O subsistema tem três níveis, que devem ser coordenados pelo Ministério da Saúde. No nacional ou federal, a Sesai é responsável por formular, coordenar e avaliar a implementação da política. Na esfera regional, existem 34 Distritos Sanitários Especiais de Saúde Indígena (Dseis), instâncias de gestão descentralizada responsáveis pela contratação e acompanhamento dos serviços, compra e destinação dos insumos. Em âmbito local, nas aldeias e cidades próximas às Terras Indígenas, é realizado nos postos e polos de saúde e Casas de Saúde Indígena (Casais) o atendimento básico, envolvendo procedimentos mais simples, diagnósticos e encaminhamentos de casos mais complexos.

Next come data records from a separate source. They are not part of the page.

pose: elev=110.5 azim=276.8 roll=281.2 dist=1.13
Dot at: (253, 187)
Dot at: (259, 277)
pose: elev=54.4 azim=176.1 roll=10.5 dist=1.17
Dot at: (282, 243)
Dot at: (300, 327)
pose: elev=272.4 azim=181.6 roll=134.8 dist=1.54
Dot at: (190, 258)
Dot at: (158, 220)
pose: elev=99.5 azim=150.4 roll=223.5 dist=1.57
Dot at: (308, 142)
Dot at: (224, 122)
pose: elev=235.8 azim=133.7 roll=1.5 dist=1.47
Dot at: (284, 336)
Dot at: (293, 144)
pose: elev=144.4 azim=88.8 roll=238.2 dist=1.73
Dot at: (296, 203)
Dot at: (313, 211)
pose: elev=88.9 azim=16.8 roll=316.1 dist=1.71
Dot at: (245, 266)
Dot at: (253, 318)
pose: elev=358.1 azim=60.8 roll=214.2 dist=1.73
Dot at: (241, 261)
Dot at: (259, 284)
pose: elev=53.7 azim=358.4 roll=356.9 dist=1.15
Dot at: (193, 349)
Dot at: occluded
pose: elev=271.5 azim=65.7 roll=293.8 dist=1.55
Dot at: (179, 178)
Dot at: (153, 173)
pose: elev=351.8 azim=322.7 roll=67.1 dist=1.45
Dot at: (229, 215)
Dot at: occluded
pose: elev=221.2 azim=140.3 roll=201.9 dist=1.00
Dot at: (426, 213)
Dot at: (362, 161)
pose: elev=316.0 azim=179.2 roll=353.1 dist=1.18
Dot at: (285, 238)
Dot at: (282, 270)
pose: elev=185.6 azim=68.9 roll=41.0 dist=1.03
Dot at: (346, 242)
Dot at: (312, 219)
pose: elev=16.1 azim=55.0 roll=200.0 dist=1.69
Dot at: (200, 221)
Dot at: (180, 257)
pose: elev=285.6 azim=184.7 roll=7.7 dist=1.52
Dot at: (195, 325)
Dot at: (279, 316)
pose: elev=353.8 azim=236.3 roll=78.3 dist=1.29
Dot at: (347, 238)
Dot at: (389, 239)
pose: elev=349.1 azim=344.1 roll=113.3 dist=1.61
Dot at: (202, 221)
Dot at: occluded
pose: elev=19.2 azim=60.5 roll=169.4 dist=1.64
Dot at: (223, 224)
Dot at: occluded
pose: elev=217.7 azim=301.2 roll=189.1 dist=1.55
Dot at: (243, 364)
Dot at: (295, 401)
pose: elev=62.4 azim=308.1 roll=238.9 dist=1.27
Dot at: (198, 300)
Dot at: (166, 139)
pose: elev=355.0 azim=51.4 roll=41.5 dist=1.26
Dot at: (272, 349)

Para cada um desses níveis, a legislação garante a existência de colegiados participativos que ajudam a formular, acompanhar, fiscalizar e avaliar a política pública: os Conselhos Locais de Saúde Indígena (CLSI), os Conselhos Distritais de Saúde Indígena (Condisi) e o Fórum de Presidentes de Condisi (FPCondisi). Esse sistema é fundamental para garantir a adequação entre o serviço prestado e as peculiaridades étnicas e culturais dos mais de 250 povos indígenas que existem no Brasil hoje.
Os 390 CLSIs têm caráter consultivo e propositivo e, hoje, são compostos por mais de 5,7 mil conselheiros indígenas. Vinculados aos 34 DSEIs, os Condisi têm caráter permanente e deliberativo e são compostos paritariamente por usuários (50%), trabalhadores (25%) e gestores e prestadores de serviço (25%). Existem hoje mais de 1,5 mil conselheiros distritais. O FPCondisi é composto pelos presidentes dos 34 Condisi, tem natureza propositiva e consultiva e deve fiscalizar e monitorar a execução da Política Nacional de Atenção à Saúde dos Povos Indígenas (PNASPI), entre outras ações.